■ **Compiti richiesti**
1) Rispondi alle seguenti domande sul documento.
(a) In quale anno l'editore Einaudi ha pubblicato il saggio "L'evoluzione della specie umana"?
(b) Secondo la citazione di Isocrate, di che cosa doveva essere indice il titolo di ellenico al posto della discendenza comune?
(c) Chi ha rilevato la disgiunzione tra forma e sviluppo tematico?
2) Riscrivi il passo del documento da "Ciò mi spinge" a "da se stessa?", sostituendo "torrente" con "fiume".

Da tale angolazione, è
quell’indiscutibile, base di tutto ciò che noi siamo e
sappiamo, mi chiedo?
e il mio senso esplorativo
rintraccia nel saggio di I. Dobzhansky, non filosofo, ma,
psicologo sperimentalista, L’evoluzione della specie
umana, (Einaudi, 1965), una citazione di Hadas del 1959. da me
sconosciuto, che ha eccitato l’interrogarmi su quell’indiscusso
e dato alimento al mio intento: <Isocrate ci dice che Atene aveva
“fatto sì che il nome Ellade non distinguesse più la razza ma
l’intelletto, e il titolo di ellenico fosse un indice di educazione
anziché di discendenza comune”>.
Il mai discusso, non è
individuabile in quella citazione? Il non discuterlo non
segnala la ruga di vecchia del tentativo dell’altro della
ragione, specificamente nell’oggettivazione di Sé come Altro?
Nel rapporto tra connotazione
argomentativa e il fatto, anche nell’uso corretto di una sintassi
del linguaggio e persino nella sua critica, e, a maggior ragione, nel
linguaggio ordinario, attuato dalla svolta innovativa della
disgiunzione, rilevata da Schönberg, tra forma e sviluppo
tematico, tra soggetto e oggetto o tra, come nel
caso della prestazione nell’uso della tecnologia mobile,
soggetto e materiale, quella disgiunzione non sfocia
nella messa a punto di tecniche di normalizzazione?
Non stiamo ricreando in noi
stessi, sopraffatti, da un lato dal delirio delle interpretazioni
dagli “addetti ai lavori”, e dall’altro dalla corruzione
dilagante, dalla criminalità organizzata, e non, per sottrarci
dall’attuale instabilità del nostro vivere la quotidianità,
travagliato dalla disoccupazione, dalla scarsità del nostro potere
d’acquisto, l’esigenza della norma come protezione da
questa razionalità incerta?
Ciò mi spinge a un riflettere
pensoso / mi interrogo: non stiamo traghettando un torrente
burrascoso nell’oscurità, resa più greve dall’ampollosità
ridondante dei vaticini di tanti illuminati? Non ci stiamo
dimenticando: sia dalla nostra identità di uomini
occidentali, impregnati di individualismo e razionalità;
sia che ogni fenomeno emergente, ogni disfunzione è sociale,
quindi da riportare alla tessitura configurativa della società,
ordita da se stessa?
La cadenza rimbombante degli
avvenimenti in casa nostra, in miscellanea sagoma, e che si
aggrovigliano con quelli emergenti in Europa e in Asia, ai quali si
addiziona un “piombare” una sorta di rivoluzione climatica, non
ci impone una presa di coscienza in prima persona?
L’attenersi ad un
atteggiamento di denuncia o ad un posizionarsi neutro ed
affidarci a coloro che ne parlano o chiedere una normativa più
severa o affidare le redini del governarci a persone per bene,
non è un appagarci del nostro stato di appendice di un processo
sociale in cui vengono poste in gioco le nostre pratiche quotidiane?
L’esperienza di “mani
pulite”, la quale accende nella mia mente la parabola del fariseo
che decanta la sua verginità, nell’additare nel pubblicano il
peccatore incallito, ha estirpato la corruzione?

■ **Dati registrati**
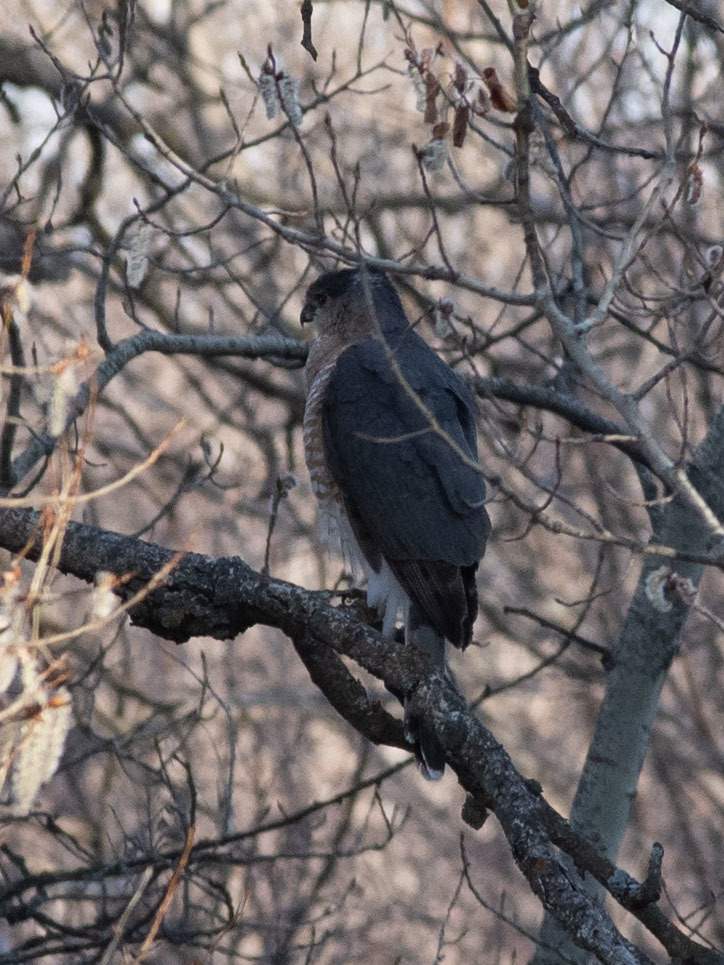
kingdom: Animalia
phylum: Chordata
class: Aves
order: Accipitriformes
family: Accipitridae
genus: Accipiter
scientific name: Accipiter cooperii
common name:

■ **Risposte ai compiti**
1)
(a) Nel 1965.
(b) Di educazione.
(c) Schönberg.

2)
Ciò mi spinge a un riflettere
pensoso / mi interrogo: non stiamo traghettando un fiume
burrascoso nell’oscurità, resa più greve dall’ampollosità
ridondante dei vaticini di tanti illuminati? Non ci stiamo
dimenticando: sia dalla nostra identità di uomini
occidentali, impregnati di individualismo e razionalità;
sia che ogni fenomeno emergente, ogni disfunzione è sociale,
quindi da riportare alla tessitura configurativa della società,
ordita da se stessa?